Existence of adjoint operators on manifolds

Question

Let $(M,g)$ be an oriented Riemannian manifold and $V$ a finite-rank vector bundle equipped with a non-degenerate bundle metric $\langle\cdot,\cdot\rangle_{V}$. This bundle metric, in turn, gives rise to a non-degenerate bilinear pairing on $\Gamma(V)$ defined by $$\langle\cdot,\cdot\rangle_{\Gamma(V)}=\int\langle\cdot,\cdot\rangle_{V}\,\mathrm{vol}_{g}$$ for every two elements in $\Gamma(V)$ with compactly overlapping support. Now, by non-degeneracy, there is a well-defined injection

$$\Gamma(V)\to\Gamma_{c}^{\prime}(V)$$ $$s\mapsto \mathcal{D}_{s}(\cdot):=\langle s,\cdot\rangle_{\Gamma(V)}$$

I have seen in several occasions that this should imply that for every linear continuous operator $A:\Gamma_{c}(V)\to\Gamma(V)$ there exists a formal adjoint $A^{\dagger}:\Gamma_{c}(V)\to\Gamma(V)$, i.e. for all $s,t\in\Gamma_{c}(V)$:

$$\langle As,t\rangle_{\Gamma(V)}=\langle s,A^{\dagger}t\rangle_{\Gamma(V)}$$

However, I don't see how this is the case. The proof of existence of proper adjoints in the Hilbert space setting is done using the Riesz representation theorem, which requires completeness. This is not the case here, since we are not talking about Hilbert spaces and only consider formal adjoints. Of course, if $A$ is a differential operator, the claim is clear, since we can locally write $A=\sum a_{\alpha}\partial^{\alpha}$ and define the adjoint by Stoke's theorem, but in the general case, I don't see how to show existence.

Answer 1

You prove this as follows: As a first step you show the existence of the formally adjoint differential operator on a small open set $U$. This set $U$ is chosen, such that it carries a chart and such that you can trivialize the bundle $V$ on $U$. Make such a trivialization orthonormal and then write down the equation defining the formally adjoint operator in a chart. The volume form then gives a contribution $\sqrt{\det(g_{ij})}$ as usual. Then standard partial integration in $\mathbb{R}^n$ of the operator $A$ (in coordinates) yields the formally adjoint operator $A^*$ (in coordinates). You have to take into account that the partial integration will also give you contributions from the derivatives of $\sqrt{\det(g_{ij})}$. The formula obtained this way defines a differential operator only on $U$, and a priori the formula might also depend on the coordinates and the trivialization. We now show that the defining equation, i.e. your last displayed equation holds for all $t$ and $s$. This shows the existence of $A^*$ on $U$, denoted in the following as $A_U^*$.

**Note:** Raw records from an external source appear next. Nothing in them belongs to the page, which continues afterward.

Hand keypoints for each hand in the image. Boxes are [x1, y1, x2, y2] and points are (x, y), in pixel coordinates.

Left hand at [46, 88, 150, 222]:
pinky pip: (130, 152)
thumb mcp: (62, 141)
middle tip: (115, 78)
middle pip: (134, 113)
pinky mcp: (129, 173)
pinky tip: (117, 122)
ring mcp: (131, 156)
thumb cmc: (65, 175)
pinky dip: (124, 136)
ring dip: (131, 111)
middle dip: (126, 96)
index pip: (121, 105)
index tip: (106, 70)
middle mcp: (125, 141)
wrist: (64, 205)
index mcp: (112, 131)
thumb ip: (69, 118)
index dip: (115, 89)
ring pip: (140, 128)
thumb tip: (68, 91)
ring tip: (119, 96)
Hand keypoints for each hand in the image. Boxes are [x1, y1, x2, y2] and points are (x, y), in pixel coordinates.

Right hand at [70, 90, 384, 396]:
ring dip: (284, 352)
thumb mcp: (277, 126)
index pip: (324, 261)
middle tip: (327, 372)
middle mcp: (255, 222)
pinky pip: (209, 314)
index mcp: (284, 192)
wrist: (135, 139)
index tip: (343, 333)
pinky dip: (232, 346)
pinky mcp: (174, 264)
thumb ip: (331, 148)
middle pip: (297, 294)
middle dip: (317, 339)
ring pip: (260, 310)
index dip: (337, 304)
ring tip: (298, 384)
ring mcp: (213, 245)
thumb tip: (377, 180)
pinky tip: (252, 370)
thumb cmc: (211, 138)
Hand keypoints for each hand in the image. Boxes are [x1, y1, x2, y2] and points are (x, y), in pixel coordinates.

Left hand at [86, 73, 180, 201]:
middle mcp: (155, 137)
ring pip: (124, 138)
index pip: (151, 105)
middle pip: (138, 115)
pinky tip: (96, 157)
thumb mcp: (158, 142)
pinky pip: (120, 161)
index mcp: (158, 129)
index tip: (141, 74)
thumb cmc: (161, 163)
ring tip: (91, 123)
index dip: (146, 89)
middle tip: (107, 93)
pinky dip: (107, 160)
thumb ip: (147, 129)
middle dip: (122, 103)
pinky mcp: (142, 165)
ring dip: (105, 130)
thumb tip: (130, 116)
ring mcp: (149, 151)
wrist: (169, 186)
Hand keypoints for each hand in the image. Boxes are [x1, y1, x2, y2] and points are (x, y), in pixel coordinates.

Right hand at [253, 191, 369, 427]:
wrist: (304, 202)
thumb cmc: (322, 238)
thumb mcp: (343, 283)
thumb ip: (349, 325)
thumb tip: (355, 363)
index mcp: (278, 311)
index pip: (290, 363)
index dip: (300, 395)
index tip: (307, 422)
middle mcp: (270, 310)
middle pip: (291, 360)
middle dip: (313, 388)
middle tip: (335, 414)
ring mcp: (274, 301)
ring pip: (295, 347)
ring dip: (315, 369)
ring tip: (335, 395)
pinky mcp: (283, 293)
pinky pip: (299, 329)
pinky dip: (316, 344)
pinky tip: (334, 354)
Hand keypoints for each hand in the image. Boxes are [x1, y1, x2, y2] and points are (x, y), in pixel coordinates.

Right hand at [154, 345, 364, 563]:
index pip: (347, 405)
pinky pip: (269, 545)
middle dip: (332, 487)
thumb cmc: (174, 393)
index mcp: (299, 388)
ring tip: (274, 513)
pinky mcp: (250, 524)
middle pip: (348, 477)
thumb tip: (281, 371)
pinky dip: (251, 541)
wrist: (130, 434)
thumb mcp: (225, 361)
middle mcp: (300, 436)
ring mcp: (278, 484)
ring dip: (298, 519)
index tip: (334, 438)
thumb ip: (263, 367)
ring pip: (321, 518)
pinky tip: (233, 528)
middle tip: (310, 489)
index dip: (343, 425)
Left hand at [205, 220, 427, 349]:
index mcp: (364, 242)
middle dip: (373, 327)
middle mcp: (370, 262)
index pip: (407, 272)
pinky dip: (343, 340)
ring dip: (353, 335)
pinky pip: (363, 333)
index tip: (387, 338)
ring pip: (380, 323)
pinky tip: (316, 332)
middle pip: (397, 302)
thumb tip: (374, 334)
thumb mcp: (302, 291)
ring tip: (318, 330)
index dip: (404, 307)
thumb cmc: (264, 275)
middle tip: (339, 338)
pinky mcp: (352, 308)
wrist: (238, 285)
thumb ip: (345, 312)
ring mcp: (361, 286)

Now as second step take two such open sets $U_1$ and $U_2$ with choices of charts and trivializations which we suppress in notation. Then it is easy to see from the defining equation that the formal adjoints $A_{U_i}^*$ defined via $U_i$, $i=1,2$ agree on $U_1\cap U_2$, more precisely: On $U_1\cap U_2$ we have $A_{U_1}^*=A_{U_2}^*$ as differential operators.

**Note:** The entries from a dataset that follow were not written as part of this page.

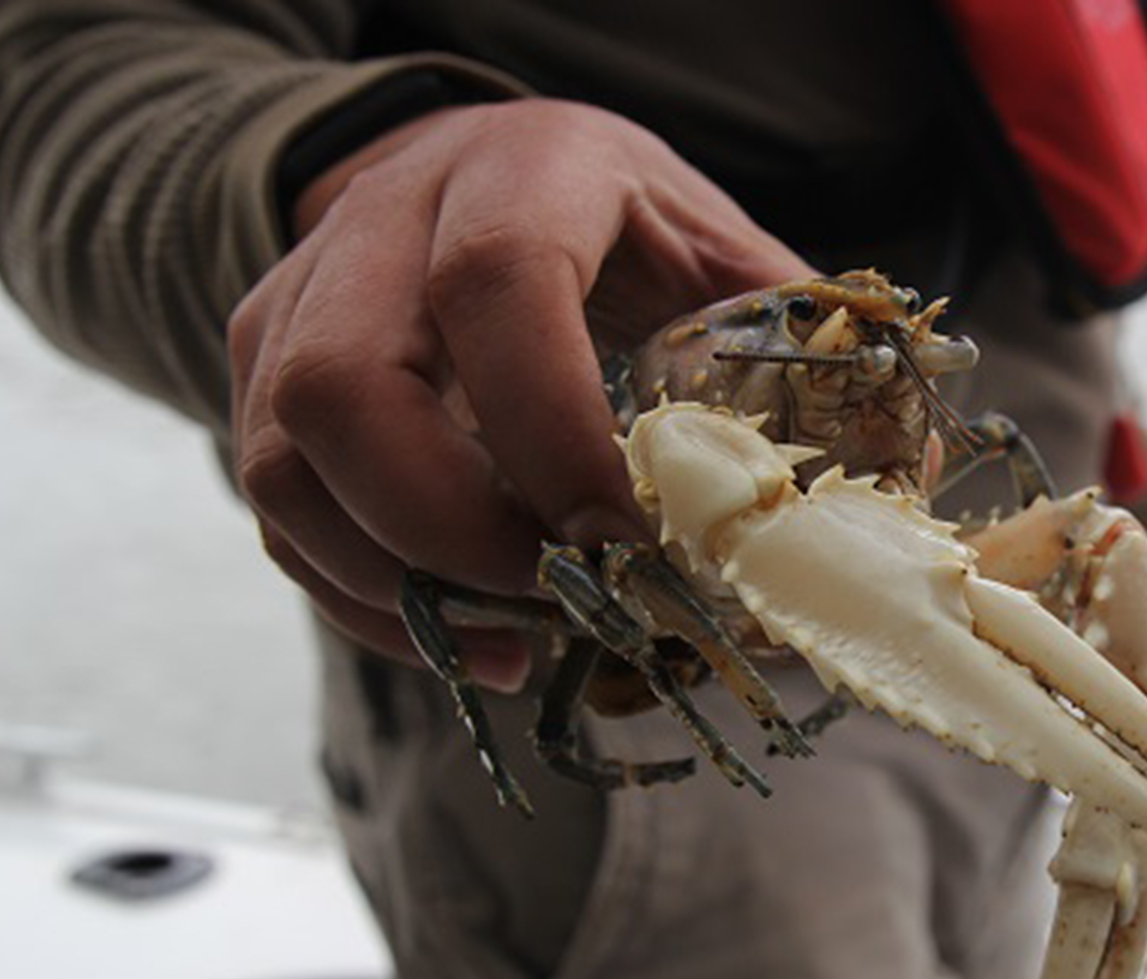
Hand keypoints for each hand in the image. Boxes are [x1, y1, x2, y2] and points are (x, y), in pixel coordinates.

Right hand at [228, 99, 812, 686]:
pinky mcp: (263, 373)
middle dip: (451, 532)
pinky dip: (363, 598)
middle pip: (344, 388)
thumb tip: (882, 495)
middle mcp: (386, 221)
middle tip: (558, 599)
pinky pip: (277, 508)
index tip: (622, 540)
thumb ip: (785, 351)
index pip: (497, 285)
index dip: (552, 431)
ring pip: (282, 461)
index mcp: (525, 171)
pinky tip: (468, 634)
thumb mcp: (717, 251)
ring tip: (516, 639)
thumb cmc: (622, 230)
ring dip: (395, 583)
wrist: (480, 178)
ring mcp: (302, 297)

The property in the second step does not only provide uniqueness on small open sets, but it also allows to glue the locally defined operators $A_U^*$ to a globally defined differential operator, which is the requested formally adjoint operator.

Note that this operator is only formally adjoint, it is a different question, whether and how it extends to an adjoint operator, and this extension usually also depends on the type of Sobolev space you use and on possible boundary conditions.